There are currently four main groups of pain:
Nociceptive pain
Nociceptive pain relates to tissue damage, and could be the result of, e.g., arthritis or enthesitis.
Neuropathic pain
Neuropathic pain is caused by different forms of damage to the peripheral or central nervous system and often anatomically defined, corresponding to, e.g., a dermatoma after nerve injury.
Nociplastic pain
Nociplastic pain describes pain related to disturbances in the pain regulating systems, which is a prominent feature of fibromyalgia.
Two signs of nociplastic pain include:
- Allodynia: A person with allodynia perceives a stimulus as painful that would not normally be perceived as painful.
- Hyperalgesia: A person with hyperalgesia perceives low-pain stimuli as more painful.
Psychogenic pain
Psychogenic pain is uncommon and only found in connection with severe psychosis.
Prevention
The WHO defines prevention as “approaches and activities aimed at reducing the likelihood that a disease or disorder will affect an individual, interrupting or slowing the progress of the disorder or reducing disability”. 2
Primordial prevention
Primordial prevention targets exposures of population risk factors before they can put anyone at risk.
Primary prevention
Primary prevention targets the first apparent clinical manifestation of the preventable outcome (e.g., a vaccination for a disease).
Secondary prevention
Secondary prevention aims at detecting a preventable outcome during a period in which it has not yet inflicted cricial and permanent damage.
Tertiary prevention
Tertiary prevention aims at reducing the impact of a preventable outcome that already affects an individual negatively.
Quaternary prevention
Quaternary prevention aims to reduce overmedicalisation by identifying those individuals not or no longer in need of treatment.
R
Rheumatoid arthritis
→ RA
Rheumatoid arthritis is a chronic autoimmune disease that affects the joints. Rheumatoid arthritis is commonly abbreviated RA.
Difficult-to-treat RA
→ D2T-RA
D2T-RA describes RA which has been unsuccessfully treated with at least two different mechanism of action b/tsDMARDs and shows signs of active or progressive disease (for more details, see the EULAR definition of D2T-RA 1 ).

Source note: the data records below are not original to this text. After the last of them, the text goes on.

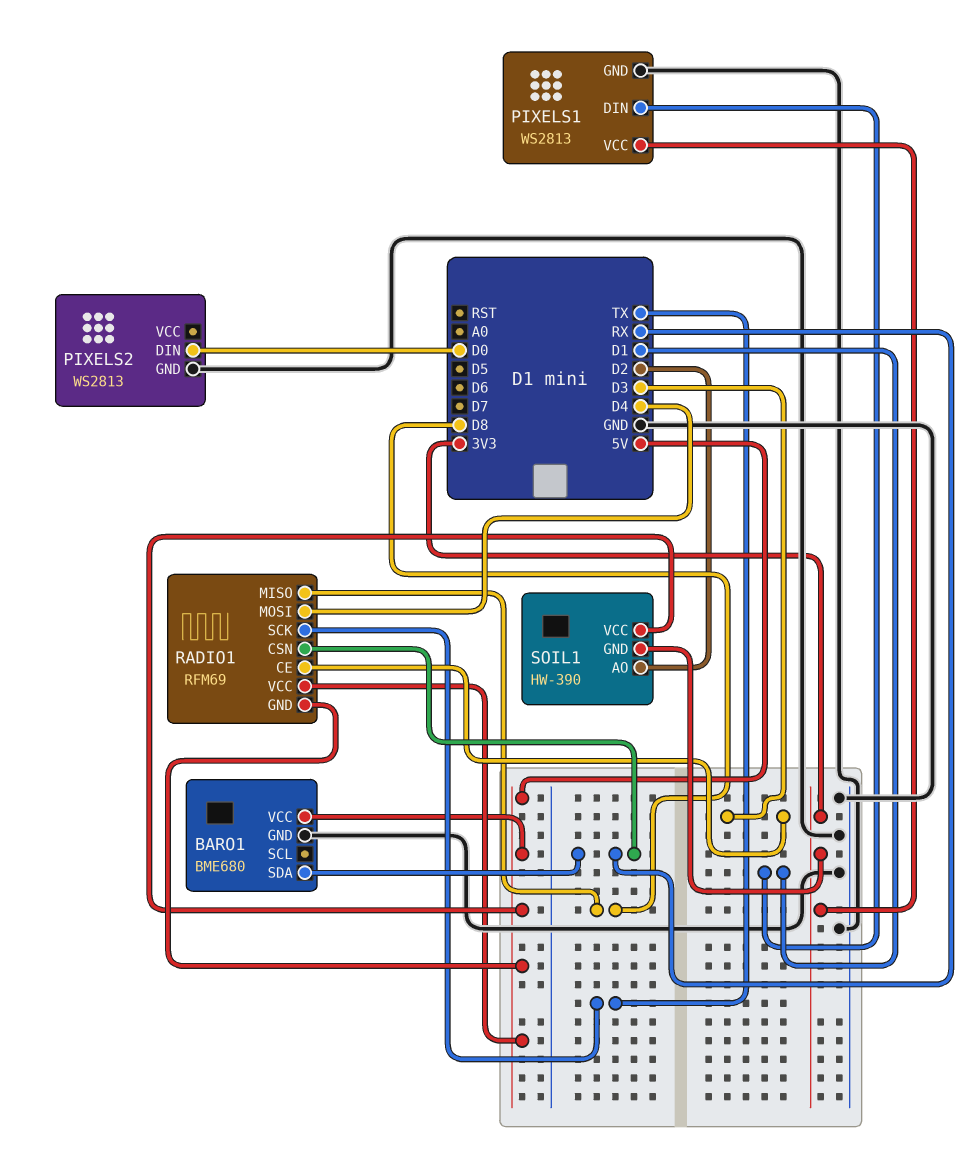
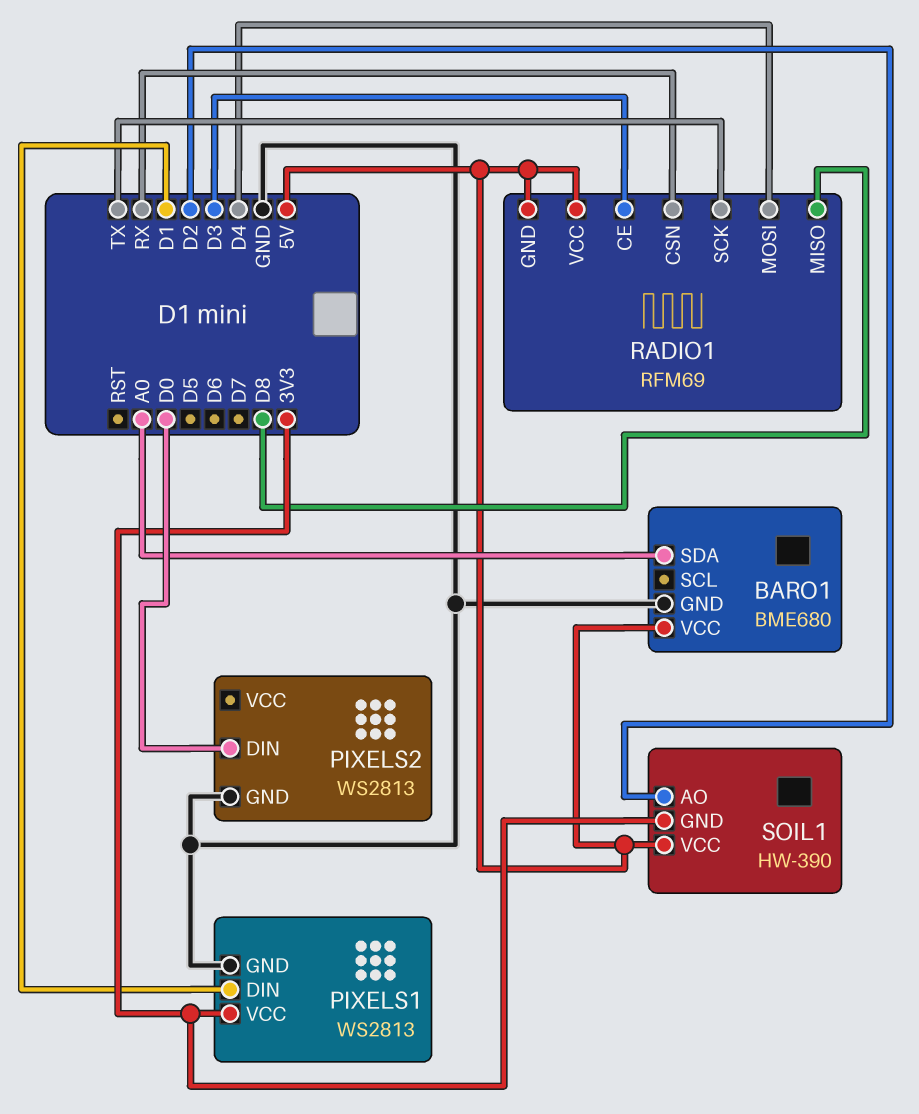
BARO1 pin SDA: RX -> A0

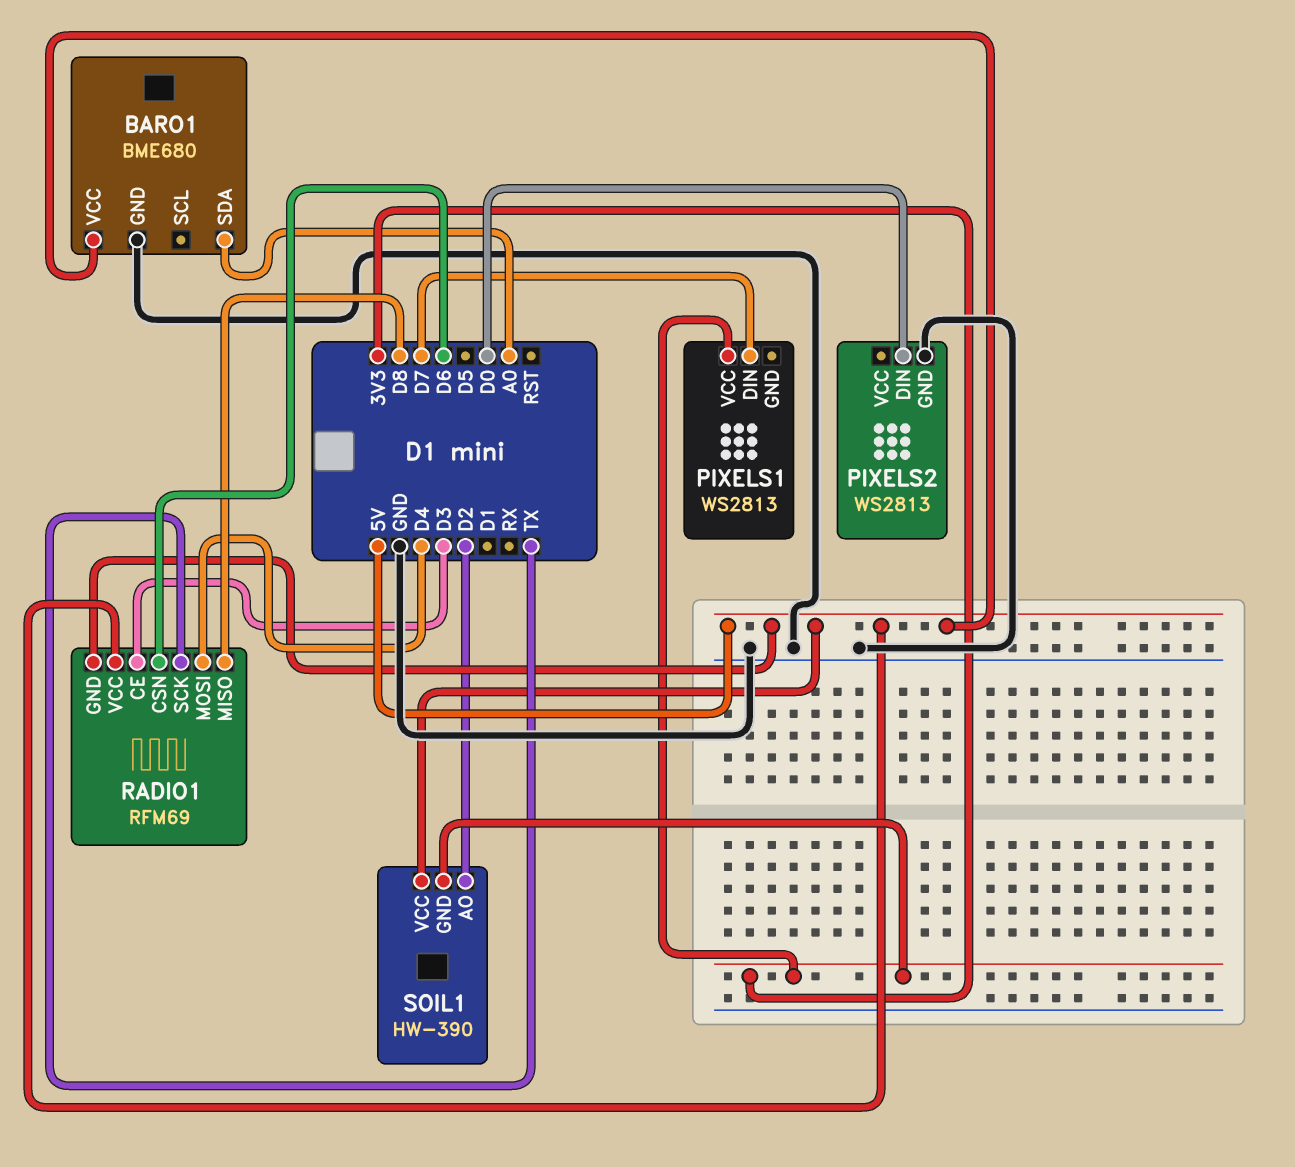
PIXELS1 pin DIN: D1 -> D7
PIXELS1 pin GND: GND -> none
RADIO1 pin CSN: RX -> D6

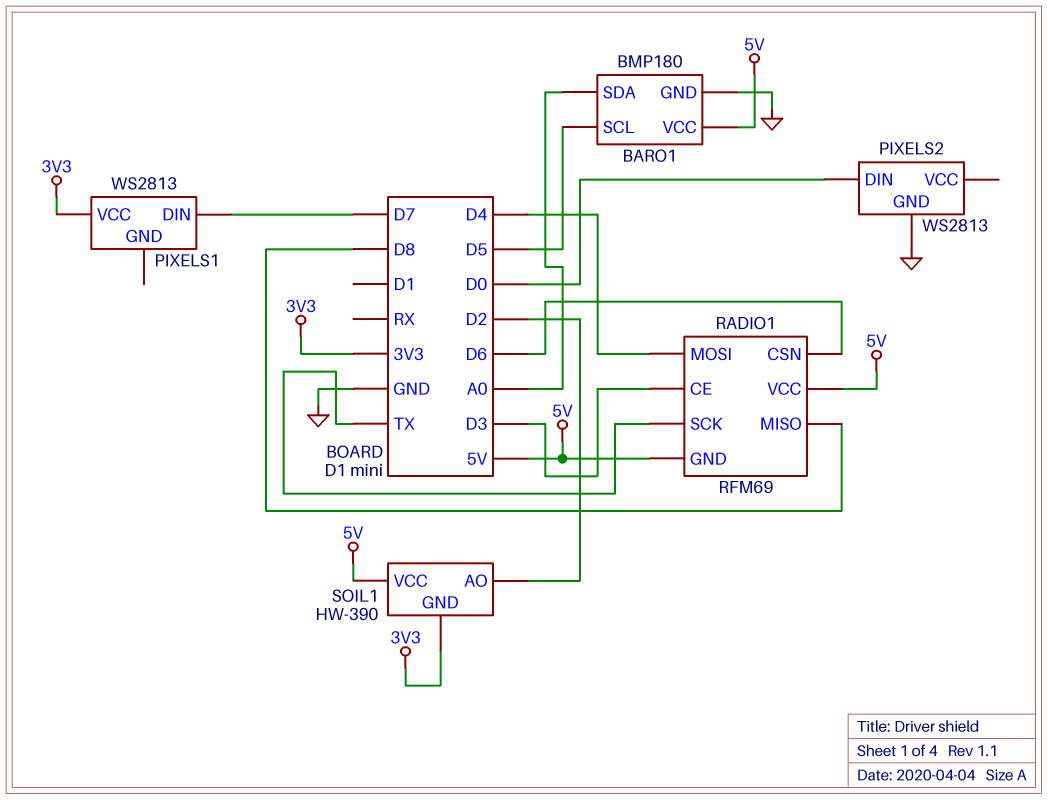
BARO1: BME680 -> BMP180
BARO1 pin SCL: none -> D5

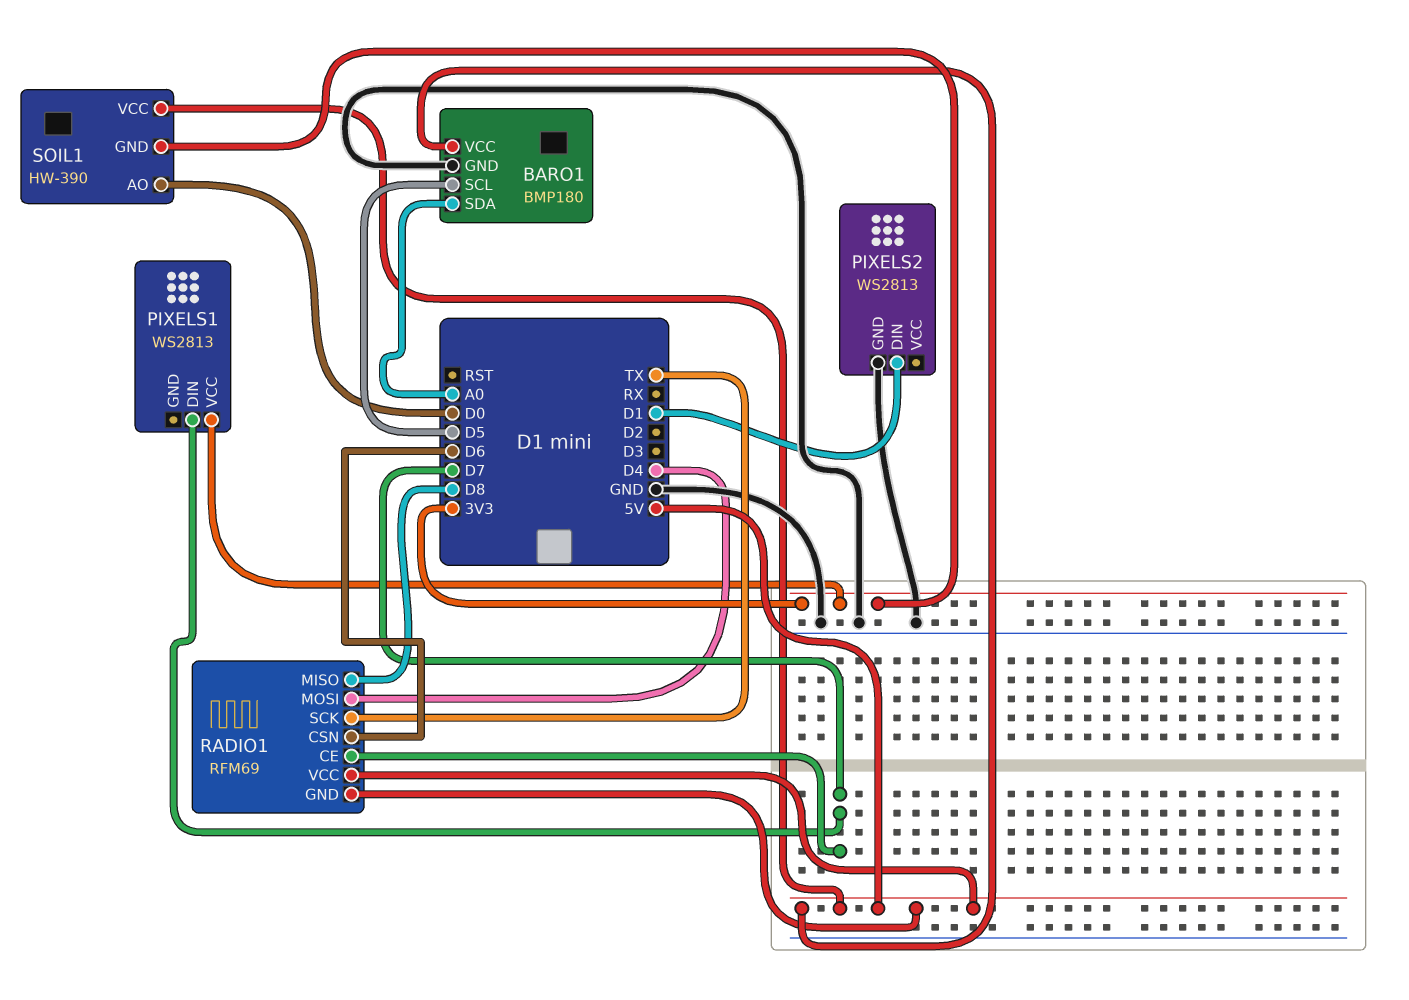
PIXELS2 pin DIN: D0 -> D1
RADIO1 pin CE: D3 -> D7
SOIL1 pin AO: D2 -> D0

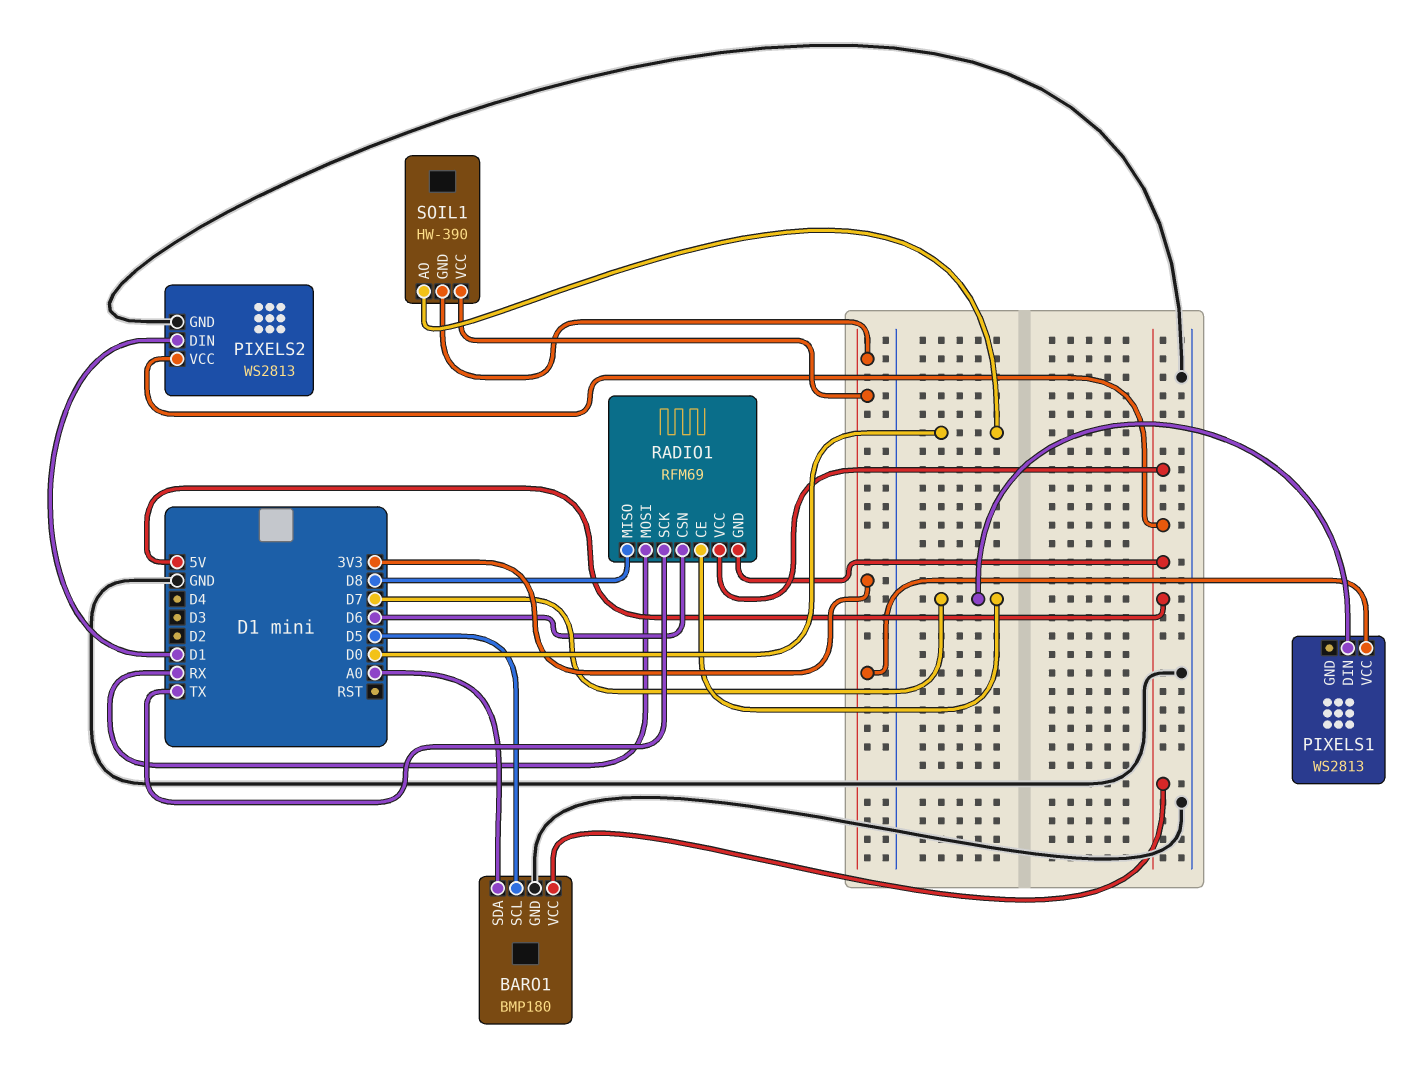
PIXELS2 pin VCC: none -> 5V
RADIO1 pin MOSI: D4 -> RX
SOIL1 pin VCC: 5V -> 3V3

Progressive disease is not limited to inflammatory joint pathology but captures a wider picture contributing to treatment failure, such as comorbidity, obesity, and fibromyalgia.
More specifically, the EULAR defintion comprises three elements:
- history of failed treatments
- features of active disease
- the perception of challenging RA by the clinician and / or patient
Why at least two different mechanisms?
Two different mechanisms of action failing to control the RA disease reflects a drug-resistant disease state. 3
S
Steroids
Steroids dampen the immune response in autoimmune diseases such as RA but cannot slow down the progression of the disease.
T
Treat to target strategy
→ T2T
T2T aims to reduce disease activity to a specific target rather than treating symptoms as they arise. The treatment target is typically DAS28 remission, or low disease activity (→ LDA) if remission is not a realistic goal.